An inflatable can be set up on grass, concrete, sand, dirt, or even a combination of those surfaces. There should be not trees in the set up location. Trees with branches hanging over the inflatable setup location should be trimmed for safety. If this is not done prior to the inflatable set up, it can create a dangerous situation. Make sure that power lines do not interfere with the inflatable setup location, and if there are power lines present make sure they are at least 10 feet away from the inflatable.
Choosing a Setup Location for the Inflatable Bouncer
- Decide where you want it to be setup and facing
- What surface will it be on
- Note locations of any nearby trees, bushes, poles, power lines or any other objects that might interfere with the inflatable setup
- Note distance from nearby walls, make sure there is at least 2 feet of space on each side
- Note any slopes present in the setup location
Measuring the Setup Area
The first step is to find out the space requirement of the inflatable you are reserving. Usually the space required for inflatables is about 1-2 feet of additional space on each side, this includes the height. There needs to be no electrical lines going above the inflatable or any trees or bushes rubbing up against the inflatable.

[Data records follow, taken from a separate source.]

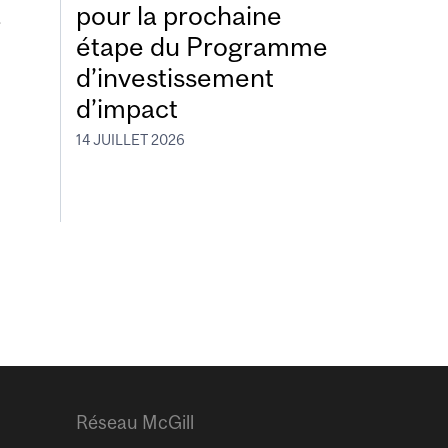
à
pour la prochaine
étape du Programme
d’investissement
d’impact
14 JUILLET 2026
Réseau McGill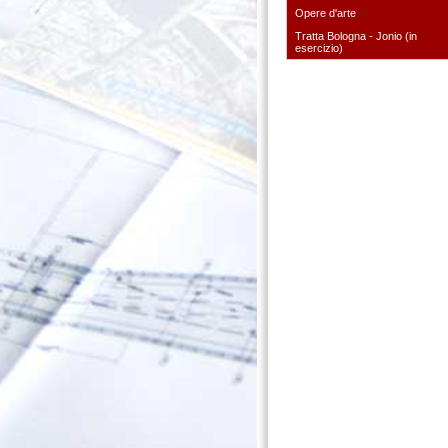
Opere d'arte
Tratta Bologna - Jonio (in
esercizio)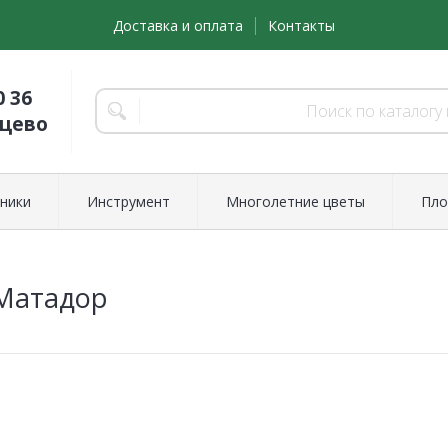
Доставка и оплата
Контакты
0 36
нцево
ники
Инструмент
Многолетние цветы
Пло
Матадор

To measure your area without a measuring tape, simply estimate each step as three feet. For example if it takes 30 steps to walk the width of your lawn, it is 90 feet wide. However, using a measuring tape is the most accurate method.
You can also draw a diagram detailing the area, dimensions in feet, and locations of any trees, bushes, poles, or any other objects that might interfere with setup. Drawing a diagram helps see the entire area and where the inflatable can be setup.
Measuring the Slope
You may need to measure the slope of the setup area to make sure it will not be too steep. Here are some steps you can take to properly measure the slope of area.
Things You'll Need:
- Poles of even height
- Yard stick
- Use a line level, which is two poles of the exact same height (50 inches would be good) with string running between the poles. At the exact center of the string, a level is suspended. There are also notches at the exact same interval in each pole. Have one person stand on the slope holding one pole and the other person stand exactly down the slop from him holding the other pole with string running through the top notch.
- Make the string level. The person at the top of the slope should move the string to the different notches on his pole until the level suspended from the middle of the string shows a level setting.
- Calculate the slope by measuring the distance from the notch where the string was placed to the top of the pole. Slope is a percentage, meaning the number of units falls or rises in 100 units of horizontal distance. Every inch from the top of the 50-inch pole equals 2 percent of slope (with the top of the pole being originally level with the second pole, showing a 0 percent grade). The lower the string must be on the pole to be level, the higher the percent of slope. A notch 4 inches down the pole indicates an 8 percent slope and a notch 8 inches down the pole indicates a 16 percent slope.
- Use another method of measuring slope with just one person. With a stick that is 50 inches long, a level, a pencil and a yard stick, stand on the slope holding the yard stick upright.
- Place the stick on the slope, and hold the level on the end of the stick nearest you. Raise the stick until it is level.
- Mark the height on the yard stick where the 50-inch stick is level. Measuring from the ground up, determine the height necessary for the 50-inch stick to be level.
- Measure the slope of the land by multiplying the height from the ground required for level by two. This figure will be your percent of slope.